Arriving at about 8 o’clock on a Monday evening, we managed to hit happy hour, which is when most of the food is a pound cheaper because it’s on the cusp of going off. Result.

you know its good if it comes in a tin foil box

The first stop of the evening was a stall named Indian Kitchen. It was the only place in the whole market that hadn’t lowered its prices; a middle finger to peer pressure, economic hardship and perishable foodstuffs everywhere. Take that, society! For a fiver, we got both curries on a bed of rice in a large aluminium box, and while the combination looked a bit like someone had thrown up something resembling the Maltese flag, it tasted amazing.

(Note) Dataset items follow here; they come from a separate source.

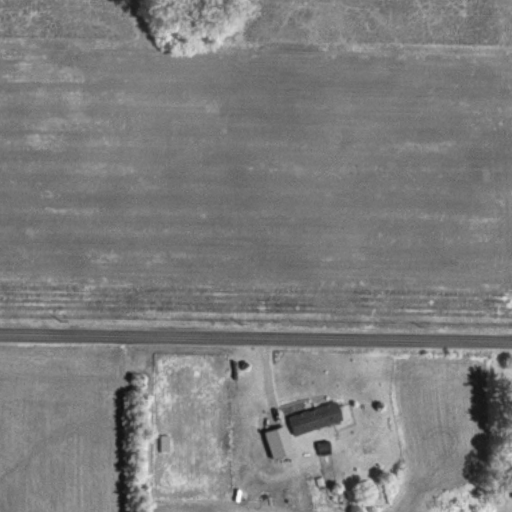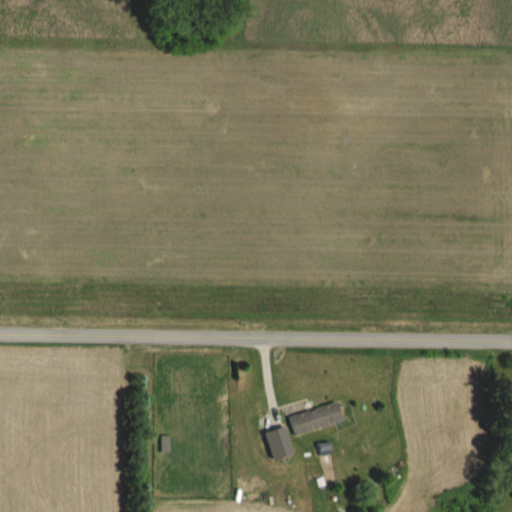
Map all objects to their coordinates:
road: (255, 337)
building: (310, 417)
building: (511, 423)
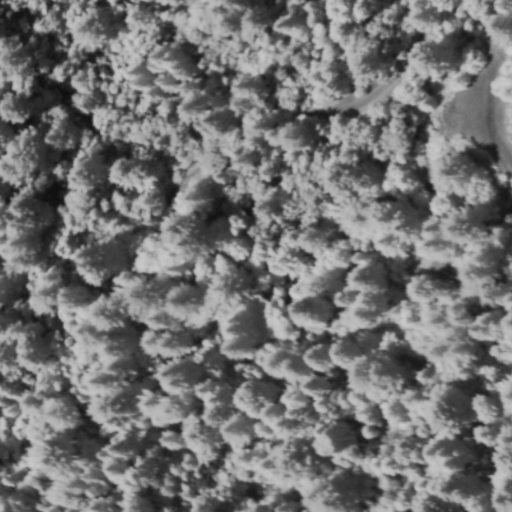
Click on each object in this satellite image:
road: (484, 92)
road: (234, 204)
road: (439, 258)
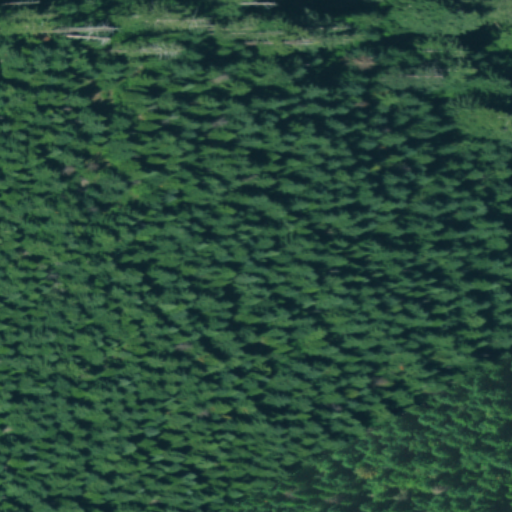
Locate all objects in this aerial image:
road: (482, 222)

The sweetness of the Korma offset the relative spice of the Dhansak like a chess-boxing match in the mouth, and everybody was invited.

The Indian Kitchen would be hard to follow, but we found its competitor in the form of Hong Kong Chinese Food. This stall occupies a corner on the very edge of the markets, covered in posters which fervently advertise something called “Banging Chicken”. Slightly unwilling to find out what that meant, we approached the counter and asked for an assortment of Chinese goodness – noodles, salt and pepper chicken, beef in black bean sauce for the price of three pounds. This was a veritable steal in itself, but when we told the man serving us that we were ‘food critics’ he gave us a pile of spring rolls on the condition that we “put me (him) on Youtube”.  An important lesson to anybody looking for cheap things: lie about being a journalist. It all tasted great, if a little cold. It didn’t quite satisfy as much as the Indian Kitchen, but all that food for a measly three pounds is not something to be sniffed at.

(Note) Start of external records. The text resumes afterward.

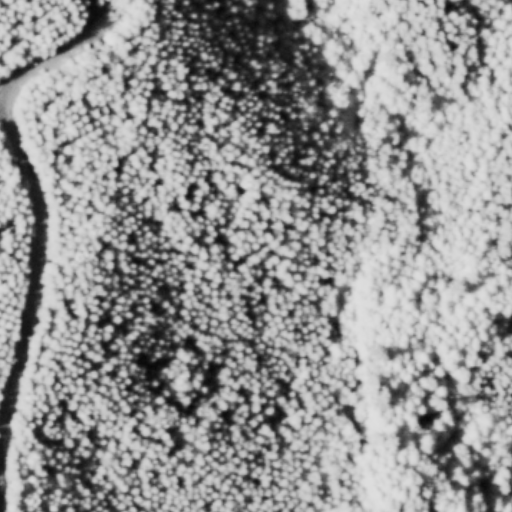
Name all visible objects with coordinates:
road: (34, 190)
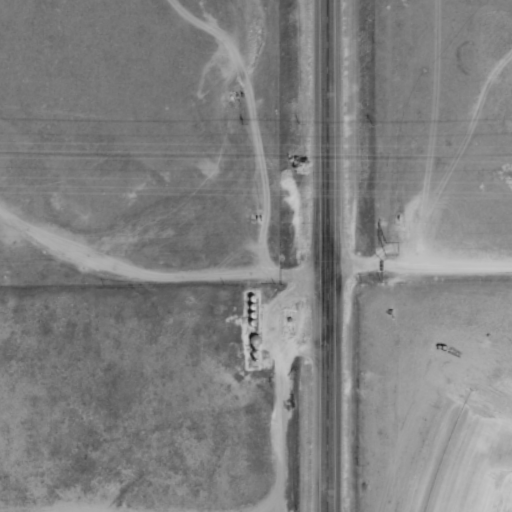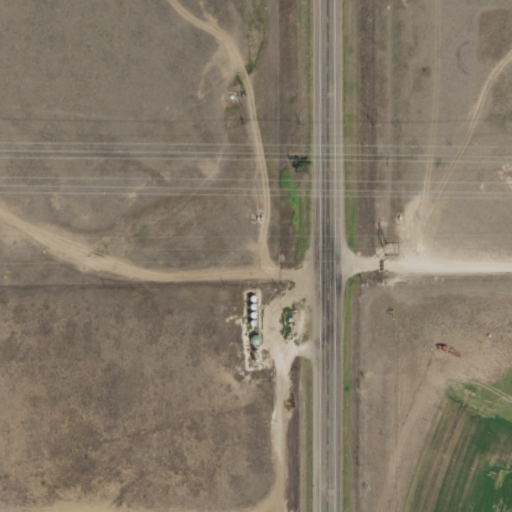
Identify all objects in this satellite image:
power tower: (384, 248)
road: (327, 255)
road: (247, 259)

By the time we finished the Chinese, many of the stalls had begun to close, but a place called Italian Pizza and Coffee was a shining light in the darkness of the slumbering market. The stall owner had stuck a hastily written yet glorious sign to the window: “2 slices £1.80 NOW”.

90p per slice?!

Deal of the night. The pizza was fairly authentic and very tasty – thin and just a little burnt. However, one of the slices had something green and sloppy on top. It was either a slice of green pepper that had turned or one of Camden’s rats met an unfortunate pizza-based end. Still, even if it was a piece of rat, 90p per slice is sublime. While the pizza didn’t pack quite the same punch of taste as the Chinese and Indian, you can get two huge slices here for less than a Tesco sandwich.

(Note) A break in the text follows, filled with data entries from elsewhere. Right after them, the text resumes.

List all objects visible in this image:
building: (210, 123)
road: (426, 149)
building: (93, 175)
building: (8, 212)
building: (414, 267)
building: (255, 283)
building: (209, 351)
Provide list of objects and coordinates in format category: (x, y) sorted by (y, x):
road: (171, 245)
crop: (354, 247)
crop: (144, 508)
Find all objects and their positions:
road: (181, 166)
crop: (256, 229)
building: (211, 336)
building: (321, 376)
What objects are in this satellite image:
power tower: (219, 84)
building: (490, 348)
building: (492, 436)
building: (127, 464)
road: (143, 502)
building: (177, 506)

When you’re in the markets of Camden, it’s as though the entire world has gathered there to flog band t-shirts, smoking paraphernalia, vintage suitcases and, of course, food. Cheap, delicious, fattening food. The three stalls that we visited just skimmed the surface of Camden’s tasty delights which range from Nepalese to Lebanese to American. And if none of those tickle your fancy, why not try one of Camden’s many fine kebab shops? Camden is your oyster, my friend. Celebrate by eating some oysters.